The Asia Pacific property market is witnessing major impact from global economic turmoil, with vacancy rates rising and office space leasing declining, according to global realty consultant Jones Lang LaSalle.
“In Asia Pacific, the financial market turmoil is starting to significantly affect the occupancy market for major financial office centres. Net leasing activity has been negative and vacancy rates have been on the rise for several quarters in Sydney, Tokyo, Singapore and Hong Kong,” JLL said in a latest report.
The consultant pointed out that rentals in Tokyo, Sydney and Hong Kong have already moved in downward phase of the cycle, with Singapore expected to follow suit in this quarter.
It has forecast that largest rental declines over the next one or two years are expected to be seen in the mature Asian markets following the demand contraction and the very strong rental increases observed in recent years.

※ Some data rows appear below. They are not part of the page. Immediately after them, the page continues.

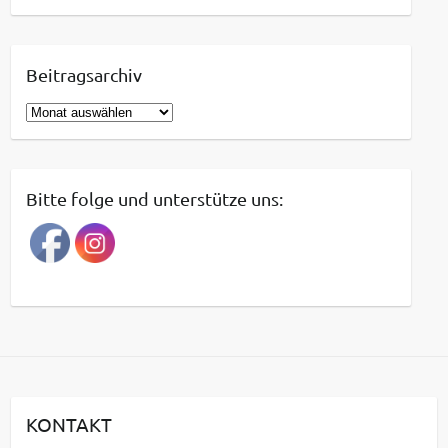
Beitragsarchiv
B
e
i
t
Bitte folge und unterstütze uns:
r
a
g
s
a
r
c
h
i
KONTAKT
v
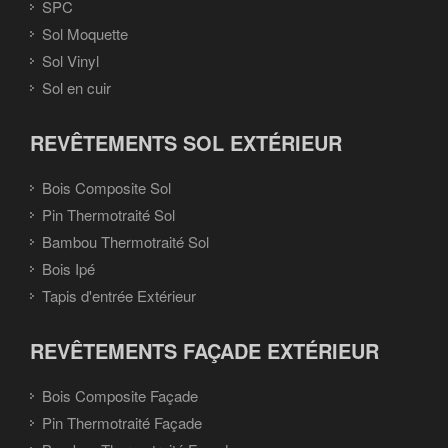
SPC
Sol Moquette
Sol Vinyl
Sol en cuir
REVÊTEMENTS SOL EXTÉRIEUR
Bois Composite Sol
Pin Thermotraité Sol
Bambou Thermotraité Sol
Bois Ipé
Tapis d'entrée Extérieur
REVÊTEMENTS FAÇADE EXTÉRIEUR
Bois Composite Façade
Pin Thermotraité Façade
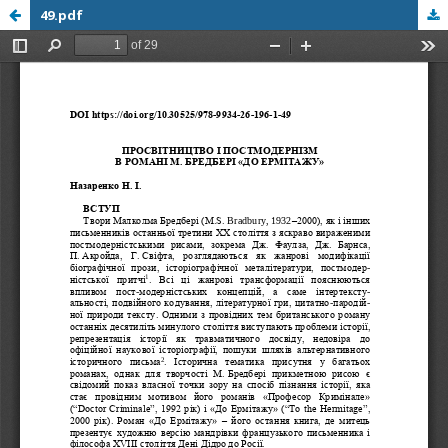
49.pdf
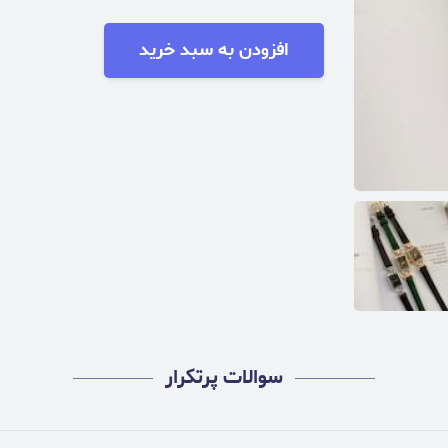
افزودن به سبد خرید
سوالات پرتکرار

JLL also noted that in the tier I cities in China and in some Indian suburban micro markets, the next two year will see abundant new supply hitting the market as demand begins to fall which would result in increased vacancy levels that could lead to major correction in rentals in short and medium term.
“In leasing markets where financial services companies contribute significantly to office occupancy and have driven rents to record levels, the increases now are beginning to reverse as the landlord-tenant power play shifts,” JLL said.
The report further pointed out that economic impact on real estate fundamentals are hitting more gradually in Europe than in the middle east and North Africa or Asia Pacific.